Chagrin d’automne - René-François Sully Prudhomme

Les lignes du labour dans les champs en automne

Fatiguent l’œil, qu’à peine un toit fumant distrait,

Et la voûte du ciel tout entière apparaît,

Bornant d’un cercle nu la plaine monotone.

En des âges perdus dont la vieillesse étonne

Là même a dû grandir une vierge forêt,

Où le chant des oiseaux sonore et pur vibrait,

Avec l’hymne qu’au vent le clair feuillage entonne !
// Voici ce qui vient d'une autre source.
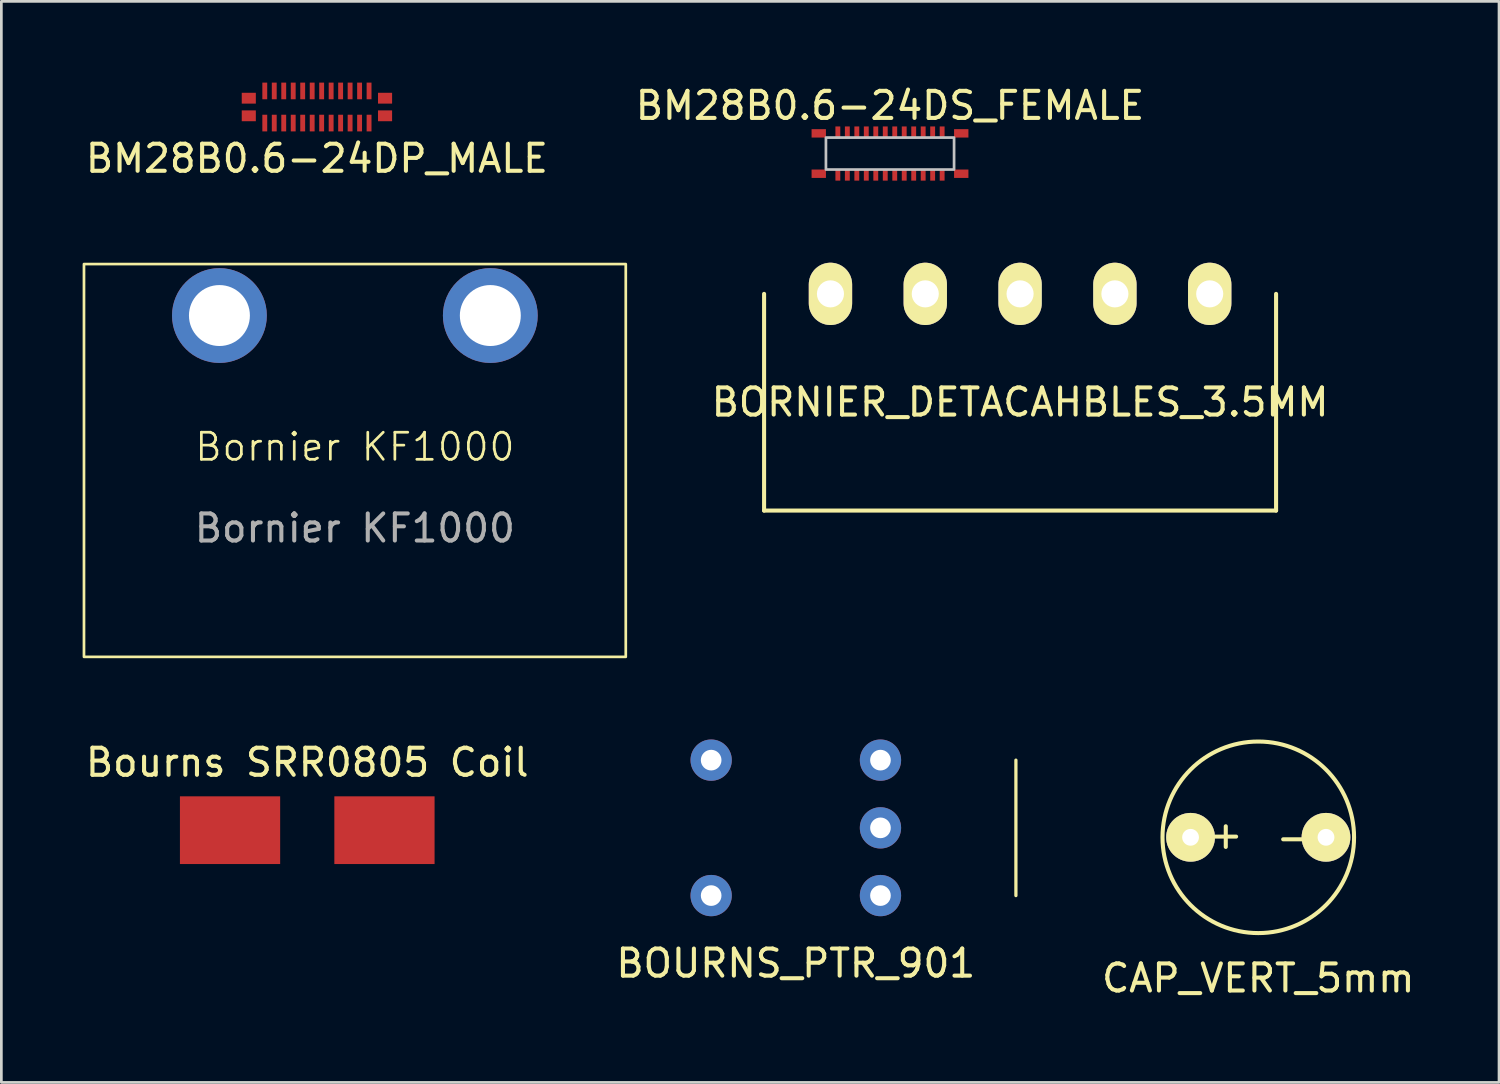
<source format=kicad_pcb>
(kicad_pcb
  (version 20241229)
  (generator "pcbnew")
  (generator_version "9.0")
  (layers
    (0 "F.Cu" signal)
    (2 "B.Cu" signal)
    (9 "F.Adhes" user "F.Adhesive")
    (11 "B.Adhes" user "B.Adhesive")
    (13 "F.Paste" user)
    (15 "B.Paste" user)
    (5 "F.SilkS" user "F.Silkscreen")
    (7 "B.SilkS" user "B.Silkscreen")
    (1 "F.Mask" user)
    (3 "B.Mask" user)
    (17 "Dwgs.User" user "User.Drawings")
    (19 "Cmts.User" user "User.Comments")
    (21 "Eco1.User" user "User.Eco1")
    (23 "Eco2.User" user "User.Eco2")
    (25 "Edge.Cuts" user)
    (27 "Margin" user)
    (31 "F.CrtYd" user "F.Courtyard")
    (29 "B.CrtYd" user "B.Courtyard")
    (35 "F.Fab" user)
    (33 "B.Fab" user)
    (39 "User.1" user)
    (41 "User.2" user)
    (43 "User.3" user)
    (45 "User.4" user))
  (footprint "BOURNS_PTR_901"
    (layer "F.Cu")
    (at 29.452 27.51)
    (property "Reference" "BOURNS_PTR_901" (at -3.125 5 0) (layer "F.SilkS") (effects (font (size 1 1) (thickness 0.15))))
    (attr through_hole)
    (fp_line (start 5 -2.5) (end 5 2.5) (stroke (width 0.12) (type solid)) (layer "F.SilkS"))
    (pad "1" thru_hole circle (at 0 2.5) (size 1.524 1.524) (drill 0.762) (layers "*.Cu" "*.Mask"))
    (pad "2" thru_hole circle (at 0 0) (size 1.524 1.524) (drill 0.762) (layers "*.Cu" "*.Mask"))
    (pad "3" thru_hole circle (at 0 -2.5) (size 1.524 1.524) (drill 0.762) (layers "*.Cu" "*.Mask"))
    (pad "4" thru_hole circle (at -6.25 -2.5) (size 1.524 1.524) (drill 0.762) (layers "*.Cu" "*.Mask"))
    (pad "5" thru_hole circle (at -6.25 2.5) (size 1.524 1.524) (drill 0.762) (layers "*.Cu" "*.Mask")))
  (footprint "BM28B0.6-24DP_MALE"
    (layer "F.Cu")
    (at 8.649 0.9)
    (property "Reference" "BM28B0.6-24DP_MALE" (at 0 1.9 0) (layer "F.SilkS") (effects (font (size 1 1) (thickness 0.15))))
    (attr through_hole)
    (pad "1" smd rect (at -1.925 0.593) (size 0.18 0.615) (layers "F.Cu" "F.Mask" "F.Paste"))
    (pad "2" smd rect (at -1.575 0.593) (size 0.18 0.615) (layers "F.Cu" "F.Mask" "F.Paste"))
    (pad "3" smd rect (at -1.225 0.593) (size 0.18 0.615) (layers "F.Cu" "F.Mask" "F.Paste"))
    (pad "4" smd rect (at -0.875 0.593) (size 0.18 0.615) (layers "F.Cu" "F.Mask" "F.Paste"))
    (pad "5" smd rect (at -0.525 0.593) (size 0.18 0.615) (layers "F.Cu" "F.Mask" "F.Paste"))
    (pad "6" smd rect (at -0.175 0.593) (size 0.18 0.615) (layers "F.Cu" "F.Mask" "F.Paste"))
    (pad "7" smd rect (at 0.175 0.593) (size 0.18 0.615) (layers "F.Cu" "F.Mask" "F.Paste"))
    (pad "8" smd rect (at 0.525 0.593) (size 0.18 0.615) (layers "F.Cu" "F.Mask" "F.Paste"))
    (pad "9" smd rect (at 0.875 0.593) (size 0.18 0.615) (layers "F.Cu" "F.Mask" "F.Paste"))
    (pad "10" smd rect (at 1.225 0.593) (size 0.18 0.615) (layers "F.Cu" "F.Mask" "F.Paste"))
    (pad "11" smd rect (at 1.575 0.593) (size 0.18 0.615) (layers "F.Cu" "F.Mask" "F.Paste"))
    (pad "12" smd rect (at 1.925 0.593) (size 0.18 0.615) (layers "F.Cu" "F.Mask" "F.Paste"))
    (pad "13" smd rect (at 1.925 -0.593) (size 0.18 0.615) (layers "F.Cu" "F.Mask" "F.Paste"))
    (pad "14" smd rect (at 1.575 -0.593) (size 0.18 0.615) (layers "F.Cu" "F.Mask" "F.Paste"))
    (pad "15" smd rect (at 1.225 -0.593) (size 0.18 0.615) (layers "F.Cu" "F.Mask" "F.Paste"))
    (pad "16" smd rect (at 0.875 -0.593) (size 0.18 0.615) (layers "F.Cu" "F.Mask" "F.Paste"))
    (pad "17" smd rect (at 0.525 -0.593) (size 0.18 0.615) (layers "F.Cu" "F.Mask" "F.Paste"))
    (pad "18" smd rect (at 0.175 -0.593) (size 0.18 0.615) (layers "F.Cu" "F.Mask" "F.Paste"))
    (pad "19" smd rect (at -0.175 -0.593) (size 0.18 0.615) (layers "F.Cu" "F.Mask" "F.Paste"))
    (pad "20" smd rect (at -0.525 -0.593) (size 0.18 0.615) (layers "F.Cu" "F.Mask" "F.Paste"))
    (pad "21" smd rect (at -0.875 -0.593) (size 0.18 0.615) (layers "F.Cu" "F.Mask" "F.Paste"))
    (pad "22" smd rect (at -1.225 -0.593) (size 0.18 0.615) (layers "F.Cu" "F.Mask" "F.Paste"))
    (pad "23" smd rect (at -1.575 -0.593) (size 0.18 0.615) (layers "F.Cu" "F.Mask" "F.Paste"))
    (pad "24" smd rect (at -1.925 -0.593) (size 0.18 0.615) (layers "F.Cu" "F.Mask" "F.Paste"))
    (pad "25" smd rect (at -2.515 -0.325) (size 0.52 0.4) (layers "F.Cu" "F.Mask" "F.Paste"))
    (pad "25" smd rect (at -2.515 0.325) (size 0.52 0.4) (layers "F.Cu" "F.Mask" "F.Paste"))
    (pad "26" smd rect (at 2.515 -0.325) (size 0.52 0.4) (layers "F.Cu" "F.Mask" "F.Paste"))
    (pad "26" smd rect (at 2.515 0.325) (size 0.52 0.4) (layers "F.Cu" "F.Mask" "F.Paste")))
  (footprint "BM28B0.6-24DS_FEMALE"
    (layer "F.Cu")
    (at 29.804 2.618)
    (property "Reference" "BM28B0.6-24DS_FEMALE" (at 0 -1.77 0) (layer "F.SilkS") (effects (font (size 1 1) (thickness 0.15))))
    (attr through_hole)
    (fp_poly (pts (xy 2.365 0.59) (xy -2.365 0.59) (xy -2.365 -0.59) (xy 2.365 -0.59)) (stroke (width 0.1) (type solid)) (fill no) (layer "Dwgs.User"))
    (pad "1" smd rect (at -1.925 0.795) (size 0.18 0.41) (layers "F.Cu" "F.Mask" "F.Paste"))
    (pad "2" smd rect (at -1.575 0.795) (size 0.18 0.41) (layers "F.Cu" "F.Mask" "F.Paste"))
    (pad "3" smd rect (at -1.225 0.795) (size 0.18 0.41) (layers "F.Cu" "F.Mask" "F.Paste"))
    (pad "4" smd rect (at -0.875 0.795) (size 0.18 0.41) (layers "F.Cu" "F.Mask" "F.Paste"))
    (pad "5" smd rect (at -0.525 0.795) (size 0.18 0.41) (layers "F.Cu" "F.Mask" "F.Paste"))
    (pad "6" smd rect (at -0.175 0.795) (size 0.18 0.41) (layers "F.Cu" "F.Mask" "F.Paste"))
    (pad "7" smd rect (at 0.175 0.795) (size 0.18 0.41) (layers "F.Cu" "F.Mask" "F.Paste"))
    (pad "8" smd rect (at 0.525 0.795) (size 0.18 0.41) (layers "F.Cu" "F.Mask" "F.Paste"))
    (pad "9" smd rect (at 0.875 0.795) (size 0.18 0.41) (layers "F.Cu" "F.Mask" "F.Paste"))
    (pad "10" smd rect (at 1.225 0.795) (size 0.18 0.41) (layers "F.Cu" "F.Mask" "F.Paste"))
    (pad "11" smd rect (at 1.575 0.795) (size 0.18 0.41) (layers "F.Cu" "F.Mask" "F.Paste"))
    (pad "12" smd rect (at 1.925 0.795) (size 0.18 0.41) (layers "F.Cu" "F.Mask" "F.Paste"))
    (pad "13" smd rect (at 1.925 -0.795) (size 0.18 0.41) (layers "F.Cu" "F.Mask" "F.Paste"))
    (pad "14" smd rect (at 1.575 -0.795) (size 0.18 0.41) (layers "F.Cu" "F.Mask" "F.Paste"))
    (pad "15" smd rect (at 1.225 -0.795) (size 0.18 0.41) (layers "F.Cu" "F.Mask" "F.Paste"))
    (pad "16" smd rect (at 0.875 -0.795) (size 0.18 0.41) (layers "F.Cu" "F.Mask" "F.Paste"))
    (pad "17" smd rect (at 0.525 -0.795) (size 0.18 0.41) (layers "F.Cu" "F.Mask" "F.Paste"))
    (pad "18" smd rect (at 0.175 -0.795) (size 0.18 0.41) (layers "F.Cu" "F.Mask" "F.Paste"))
    (pad "19" smd rect (at -0.175 -0.795) (size 0.18 0.41) (layers "F.Cu" "F.Mask" "F.Paste"))
    (pad "20" smd rect (at -0.525 -0.795) (size 0.18 0.41) (layers "F.Cu" "F.Mask" "F.Paste"))
    (pad "21" smd rect (at -0.875 -0.795) (size 0.18 0.41) (layers "F.Cu" "F.Mask" "F.Paste"))
    (pad "22" smd rect (at -1.225 -0.795) (size 0.18 0.41) (layers "F.Cu" "F.Mask" "F.Paste"))
    (pad "23" smd rect (at -1.575 -0.795) (size 0.18 0.41) (layers "F.Cu" "F.Mask" "F.Paste"))
    (pad "24" smd rect (at -1.925 -0.795) (size 0.18 0.41) (layers "F.Cu" "F.Mask" "F.Paste"))
    (pad "25" smd rect (at -2.63 -0.745) (size 0.53 0.31) (layers "F.Cu" "F.Mask" "F.Paste"))
    (pad "25" smd rect (at -2.63 0.745) (size 0.53 0.31) (layers "F.Cu" "F.Mask" "F.Paste"))
    (pad "26" smd rect (at 2.63 -0.745) (size 0.53 0.31) (layers "F.Cu" "F.Mask" "F.Paste"))
    (pad "26" smd rect (at 2.63 0.745) (size 0.53 0.31) (layers "F.Cu" "F.Mask" "F.Paste")))
  (footprint "BORNIER_DETACAHBLES_3.5MM"
    (layer "F.Cu")
    (at 34.606 7.798)
    (property "Reference" "BORNIER_DETACAHBLES_3.5MM" (at 0 4 0) (layer "F.SilkS") (effects (font (size 1 1) (thickness 0.15))))
    (attr through_hole)
    (fp_line (start -9.45 0) (end -9.45 8) (stroke (width 0.15) (type solid)) (layer "F.SilkS"))
    (fp_line (start -9.45 8) (end 9.45 8) (stroke (width 0.15) (type solid)) (layer "F.SilkS"))
    (fp_line (start 9.45 8) (end 9.45 0) (stroke (width 0.15) (type solid)) (layer "F.SilkS"))
    (pad "1" thru_hole oval (at -7 0) (size 1.6 2.3) (drill 1) (layers "*.Cu" "*.Mask" "F.SilkS"))
    (pad "2" thru_hole oval (at -3.5 0) (size 1.6 2.3) (drill 1) (layers "*.Cu" "*.Mask" "F.SilkS"))
    (pad "3" thru_hole oval (at 0 0) (size 1.6 2.3) (drill 1) (layers "*.Cu" "*.Mask" "F.SilkS"))
    (pad "4" thru_hole oval (at 3.5 0) (size 1.6 2.3) (drill 1) (layers "*.Cu" "*.Mask" "F.SilkS"))
    (pad "5" thru_hole oval (at 7 0) (size 1.6 2.3) (drill 1) (layers "*.Cu" "*.Mask" "F.SilkS")))
  (footprint "CAP_VERT_5mm"
    (layer "F.Cu")
    (at 43.399 27.859)
    (property "Reference" "CAP_VERT_5mm" (at 0 5.2 0) (layer "F.SilkS") (effects (font (size 1 1) (thickness 0.15))))
    (attr through_hole)
    (fp_circle (center 0 0) (end 2.5 2.5) (stroke (width 0.15) (type solid)) (fill no) (layer "F.SilkS"))
    (fp_text user "-" (at 1.3 0 0) (layer "F.SilkS") (effects (font (size 1 1) (thickness 0.15))))
    (fp_text user "+" (at -1.2 -0.1 0) (layer "F.SilkS") (effects (font (size 1 1) (thickness 0.15))))
    (pad "1" thru_hole circle (at -2.5 0) (size 1.8 1.8) (drill 0.62) (layers "*.Cu" "*.Mask" "F.SilkS"))
    (pad "2" thru_hole circle (at 2.5 0) (size 1.8 1.8) (drill 0.62) (layers "*.Cu" "*.Mask" "F.SilkS")))
  (footprint "Bourns SRR0805 Coil"
    (layer "F.Cu")
    (at 8.292 27.596)
    (property "Reference" "Bourns SRR0805 Coil" (at 0 -2.5 0) (unlocked yes) (layer "F.SilkS") (effects (font (size 1 1) (thickness 0.15))))
    (attr smd)
    (pad "1" smd rect (at -2.85 0) (size 3.7 2.5) (layers "F.Cu" "F.Mask" "F.Paste"))
    (pad "2" smd rect (at 2.85 0) (size 3.7 2.5) (layers "F.Cu" "F.Mask" "F.Paste")))
  (footprint "Bornier KF1000"
    (layer "F.Cu")
    (at 10.05 13.948)
    (property "Reference" "Bornier KF1000" (at 0 -0.5 0) (unlocked yes) (layer "F.SilkS") (effects (font (size 1 1) (thickness 0.1))))
    (attr through_hole)
    (fp_rect (start -10 -7.25) (end 10 7.25) (stroke (width 0.1) (type solid)) (fill no) (layer "F.SilkS"))
    (fp_text user "${REFERENCE}" (at 0 2.5 0) (unlocked yes) (layer "F.Fab") (effects (font (size 1 1) (thickness 0.15))))
    (pad "1" thru_hole circle (at -5 -5.35) (size 3.5 3.5) (drill 2.25) (layers "*.Cu" "*.Mask"))
    (pad "2" thru_hole circle (at 5 -5.35) (size 3.5 3.5) (drill 2.25) (layers "*.Cu" "*.Mask")))
  (gr_rect
    (start -3 -3)
    (end 52.286 36.907)
    (stroke (width 0.1) (type default))
    (fill no)
    (layer "Edge.Cuts")))
</source>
Les poètes chagrins redemandent aux bras

Qui font ce plat désert sous des rayons sans voile

La verte nuit des bois que le soleil étoile ;

Ils pleurent, oubliant, dans leurs soupirs ingrats,

Que des mornes sillons sort le pain qui féconde

Leurs cerveaux, dont le rêve est plus beau que le monde !

 

1866 – Les Épreuves

Je suis René-François Sully Prudhomme, né en 1839 à Paris, poète et premier lauréat du prix Nobel de littérature en 1901. D’abord tenté par une carrière scientifique, j’ai rapidement trouvé dans la poésie une vocation qui m’a permis d’exprimer mes réflexions sur la vie, la douleur et la quête de vérité. Mes œuvres, comme Les Solitudes et Les Épreuves, explorent les sentiments humains avec une précision presque scientifique, alliant une grande sensibilité à une rigueur intellectuelle. Mon poème « Chagrin d’automne » est l’un de ceux où j’évoque la mélancolie des saisons et le passage du temps, des thèmes qui m’ont toujours fasciné. Passionné par la philosophie, j’ai voulu que ma poésie touche l’esprit autant que le cœur, et j’espère que mes vers continueront de résonner, apportant un peu de clarté aux âmes en quête de sens.